- **Dataset records**:
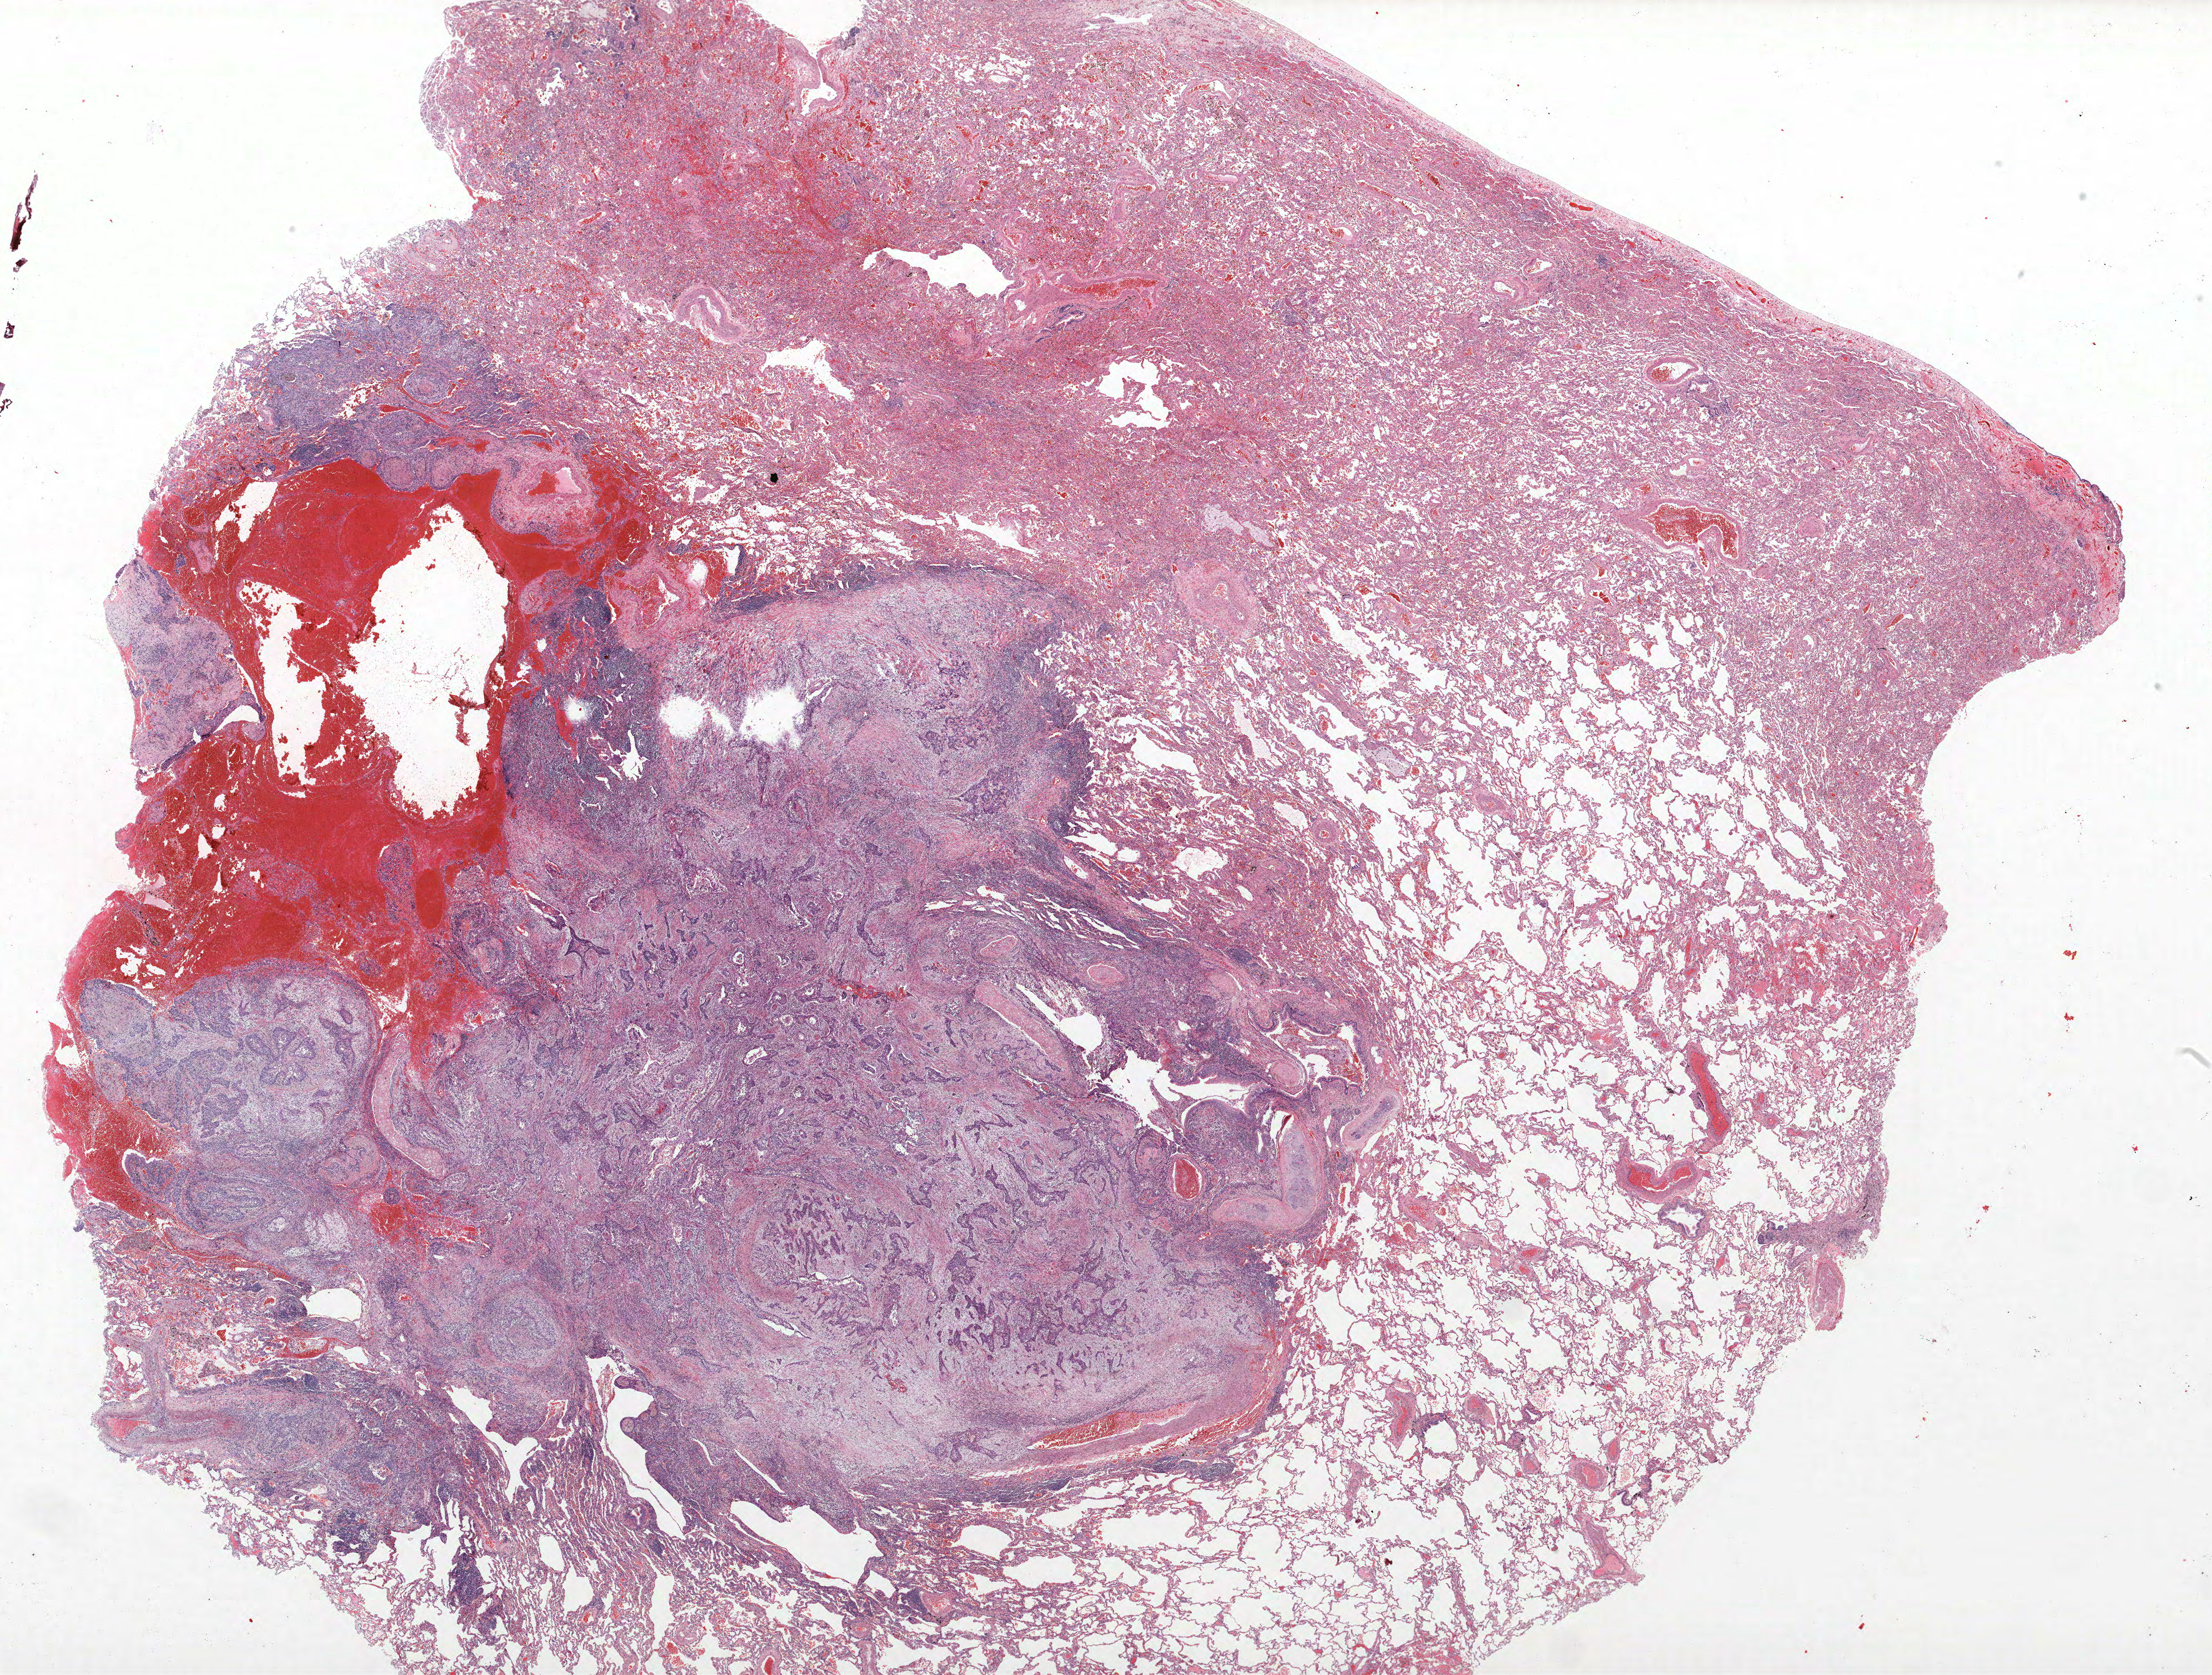
Whole-slide histology image, H&E, whole scanned area (about 28.3 x 21.4 mm, acquisition: 40x scan) shown as a low-resolution overview. Formalin-fixed paraffin-embedded (FFPE) section. Lung. Male patient, aged 57 at enrolment. Current smoker at enrolment. Grade: moderately differentiated (G2).
• stage (AJCC 6th edition): IA
• ICD-O-3 topography: lower lobe of lung (C34.3)
• tumour size (pathology): 22 mm
• participant's lung-cancer diagnosis: Squamous cell carcinoma, NOS (ICD-O-3 8070/3)
• primary tumour location (clinical record): left lower lobe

- **About this task**: The full listing above, duplicated exactly and without its pictures, is the answer.

- **Written answer**:
Whole-slide histology image, H&E, whole scanned area (about 28.3 x 21.4 mm, acquisition: 40x scan) shown as a low-resolution overview. Formalin-fixed paraffin-embedded (FFPE) section. Lung. Male patient, aged 57 at enrolment. Current smoker at enrolment. Grade: moderately differentiated (G2).
• stage (AJCC 6th edition): IA
• ICD-O-3 topography: lower lobe of lung (C34.3)
• tumour size (pathology): 22 mm
• participant's lung-cancer diagnosis: Squamous cell carcinoma, NOS (ICD-O-3 8070/3)
• primary tumour location (clinical record): left lower lobe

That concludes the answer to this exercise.